Data extract
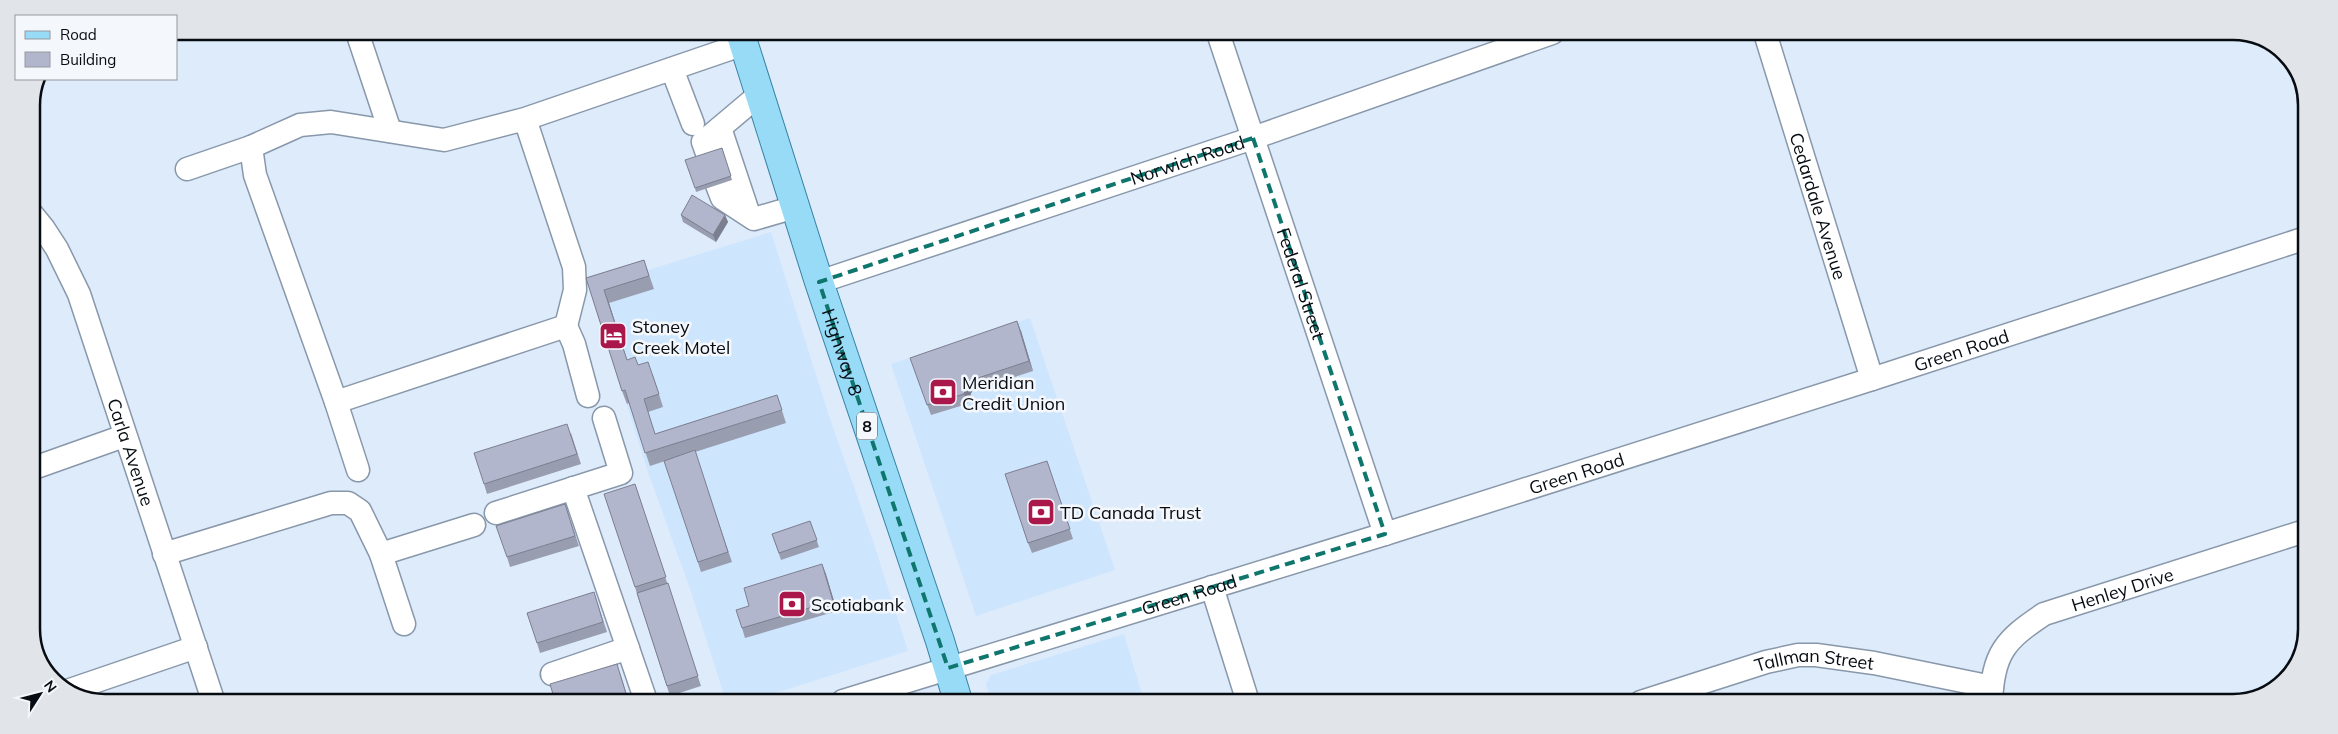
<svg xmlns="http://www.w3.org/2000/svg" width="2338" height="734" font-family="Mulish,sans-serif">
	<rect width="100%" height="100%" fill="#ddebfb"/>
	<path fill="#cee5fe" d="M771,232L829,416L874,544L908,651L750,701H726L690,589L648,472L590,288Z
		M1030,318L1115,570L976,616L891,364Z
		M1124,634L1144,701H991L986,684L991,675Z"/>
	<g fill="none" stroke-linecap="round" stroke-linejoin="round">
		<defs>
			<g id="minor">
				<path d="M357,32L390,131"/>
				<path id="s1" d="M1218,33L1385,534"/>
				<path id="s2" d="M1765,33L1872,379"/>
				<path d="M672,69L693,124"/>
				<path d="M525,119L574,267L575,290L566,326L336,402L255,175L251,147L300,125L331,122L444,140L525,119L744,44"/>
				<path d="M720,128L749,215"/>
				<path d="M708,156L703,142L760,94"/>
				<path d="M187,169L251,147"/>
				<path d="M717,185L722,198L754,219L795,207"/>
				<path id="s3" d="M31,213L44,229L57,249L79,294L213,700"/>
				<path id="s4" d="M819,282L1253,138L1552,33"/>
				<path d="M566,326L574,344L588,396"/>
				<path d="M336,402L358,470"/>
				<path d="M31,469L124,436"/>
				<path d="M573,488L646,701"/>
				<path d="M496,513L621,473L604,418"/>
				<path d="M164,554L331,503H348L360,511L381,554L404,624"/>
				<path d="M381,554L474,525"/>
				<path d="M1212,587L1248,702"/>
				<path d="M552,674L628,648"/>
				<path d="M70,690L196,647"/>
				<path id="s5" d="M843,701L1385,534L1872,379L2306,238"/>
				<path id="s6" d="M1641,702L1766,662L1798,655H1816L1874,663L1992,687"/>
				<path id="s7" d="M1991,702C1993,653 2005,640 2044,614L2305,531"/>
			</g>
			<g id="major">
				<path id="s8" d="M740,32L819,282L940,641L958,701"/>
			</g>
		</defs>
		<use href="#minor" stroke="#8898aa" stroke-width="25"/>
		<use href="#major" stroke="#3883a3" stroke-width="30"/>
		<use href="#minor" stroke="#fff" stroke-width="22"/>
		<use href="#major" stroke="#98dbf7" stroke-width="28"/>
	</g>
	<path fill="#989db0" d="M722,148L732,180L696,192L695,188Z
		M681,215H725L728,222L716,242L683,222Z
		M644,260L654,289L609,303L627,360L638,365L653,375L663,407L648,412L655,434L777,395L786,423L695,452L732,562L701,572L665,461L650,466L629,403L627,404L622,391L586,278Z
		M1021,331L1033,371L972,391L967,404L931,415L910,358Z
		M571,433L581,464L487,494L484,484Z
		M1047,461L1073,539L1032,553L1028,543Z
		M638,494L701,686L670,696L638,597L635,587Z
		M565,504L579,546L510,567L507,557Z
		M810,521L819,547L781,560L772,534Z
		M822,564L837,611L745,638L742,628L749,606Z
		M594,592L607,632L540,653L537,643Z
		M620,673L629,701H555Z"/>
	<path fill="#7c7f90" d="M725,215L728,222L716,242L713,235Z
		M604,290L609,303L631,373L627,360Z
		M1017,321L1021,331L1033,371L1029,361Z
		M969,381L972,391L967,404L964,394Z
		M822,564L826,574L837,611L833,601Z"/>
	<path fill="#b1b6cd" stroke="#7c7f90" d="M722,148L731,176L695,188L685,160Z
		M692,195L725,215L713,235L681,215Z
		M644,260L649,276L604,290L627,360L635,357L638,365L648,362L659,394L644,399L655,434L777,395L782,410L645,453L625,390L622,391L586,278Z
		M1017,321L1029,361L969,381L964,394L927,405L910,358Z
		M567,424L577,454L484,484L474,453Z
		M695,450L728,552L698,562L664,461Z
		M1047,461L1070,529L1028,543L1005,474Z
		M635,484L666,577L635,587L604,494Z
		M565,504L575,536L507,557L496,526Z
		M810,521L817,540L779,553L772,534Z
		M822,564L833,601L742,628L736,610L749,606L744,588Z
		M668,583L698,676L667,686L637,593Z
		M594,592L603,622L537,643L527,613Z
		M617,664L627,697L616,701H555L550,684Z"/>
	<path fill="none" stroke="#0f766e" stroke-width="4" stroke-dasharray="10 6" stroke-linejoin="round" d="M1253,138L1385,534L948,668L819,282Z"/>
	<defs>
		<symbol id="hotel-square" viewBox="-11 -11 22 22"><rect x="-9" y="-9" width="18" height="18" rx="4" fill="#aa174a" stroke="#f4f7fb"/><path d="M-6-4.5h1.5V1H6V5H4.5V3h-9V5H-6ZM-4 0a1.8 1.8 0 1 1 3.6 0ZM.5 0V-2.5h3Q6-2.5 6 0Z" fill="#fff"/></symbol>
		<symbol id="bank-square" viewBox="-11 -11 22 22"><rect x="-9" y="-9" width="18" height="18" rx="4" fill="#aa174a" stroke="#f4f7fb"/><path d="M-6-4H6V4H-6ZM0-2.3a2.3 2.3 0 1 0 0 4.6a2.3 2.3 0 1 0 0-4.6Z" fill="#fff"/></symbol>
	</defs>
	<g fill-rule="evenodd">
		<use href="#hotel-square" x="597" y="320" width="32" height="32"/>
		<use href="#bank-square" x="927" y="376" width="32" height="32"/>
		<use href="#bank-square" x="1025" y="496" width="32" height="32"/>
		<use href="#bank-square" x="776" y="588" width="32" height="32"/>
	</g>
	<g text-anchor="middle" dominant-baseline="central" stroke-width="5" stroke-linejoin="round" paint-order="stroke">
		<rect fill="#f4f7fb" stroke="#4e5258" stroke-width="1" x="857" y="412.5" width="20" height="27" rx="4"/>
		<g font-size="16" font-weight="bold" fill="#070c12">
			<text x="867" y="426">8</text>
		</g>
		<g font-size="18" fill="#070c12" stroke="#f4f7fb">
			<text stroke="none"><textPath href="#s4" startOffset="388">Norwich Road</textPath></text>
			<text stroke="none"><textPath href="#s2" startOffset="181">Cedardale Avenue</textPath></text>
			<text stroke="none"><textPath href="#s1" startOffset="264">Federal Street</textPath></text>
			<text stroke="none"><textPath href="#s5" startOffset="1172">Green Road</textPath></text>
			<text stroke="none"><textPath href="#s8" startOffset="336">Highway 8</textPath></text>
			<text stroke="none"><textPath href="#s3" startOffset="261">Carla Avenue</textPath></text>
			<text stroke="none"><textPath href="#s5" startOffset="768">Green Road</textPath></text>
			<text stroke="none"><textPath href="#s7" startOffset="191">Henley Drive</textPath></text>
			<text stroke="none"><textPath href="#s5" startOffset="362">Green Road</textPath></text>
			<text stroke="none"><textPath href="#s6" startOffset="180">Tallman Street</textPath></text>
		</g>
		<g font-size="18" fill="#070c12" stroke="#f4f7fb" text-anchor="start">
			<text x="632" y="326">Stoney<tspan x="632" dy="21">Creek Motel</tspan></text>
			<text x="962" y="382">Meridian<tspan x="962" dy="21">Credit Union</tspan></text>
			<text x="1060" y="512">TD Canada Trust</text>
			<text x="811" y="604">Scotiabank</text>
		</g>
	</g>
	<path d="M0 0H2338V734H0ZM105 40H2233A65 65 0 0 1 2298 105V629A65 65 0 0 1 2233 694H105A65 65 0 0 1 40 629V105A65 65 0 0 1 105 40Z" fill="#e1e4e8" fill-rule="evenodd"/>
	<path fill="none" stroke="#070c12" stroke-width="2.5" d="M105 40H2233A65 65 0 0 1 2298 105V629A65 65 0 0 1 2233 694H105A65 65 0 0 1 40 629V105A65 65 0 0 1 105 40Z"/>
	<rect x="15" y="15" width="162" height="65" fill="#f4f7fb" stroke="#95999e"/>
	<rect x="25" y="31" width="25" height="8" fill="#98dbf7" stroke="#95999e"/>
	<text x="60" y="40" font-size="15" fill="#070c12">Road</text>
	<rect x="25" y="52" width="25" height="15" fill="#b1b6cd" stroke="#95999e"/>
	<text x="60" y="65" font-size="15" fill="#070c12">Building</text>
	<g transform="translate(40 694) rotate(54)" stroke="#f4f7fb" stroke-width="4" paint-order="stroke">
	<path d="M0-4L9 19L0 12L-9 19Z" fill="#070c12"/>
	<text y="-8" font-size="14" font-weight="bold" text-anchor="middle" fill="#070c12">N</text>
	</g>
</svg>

What is needed
For every line in the material above, note whether the word "middle" appears, then state the number of lines where it does and nothing else.

Task result
2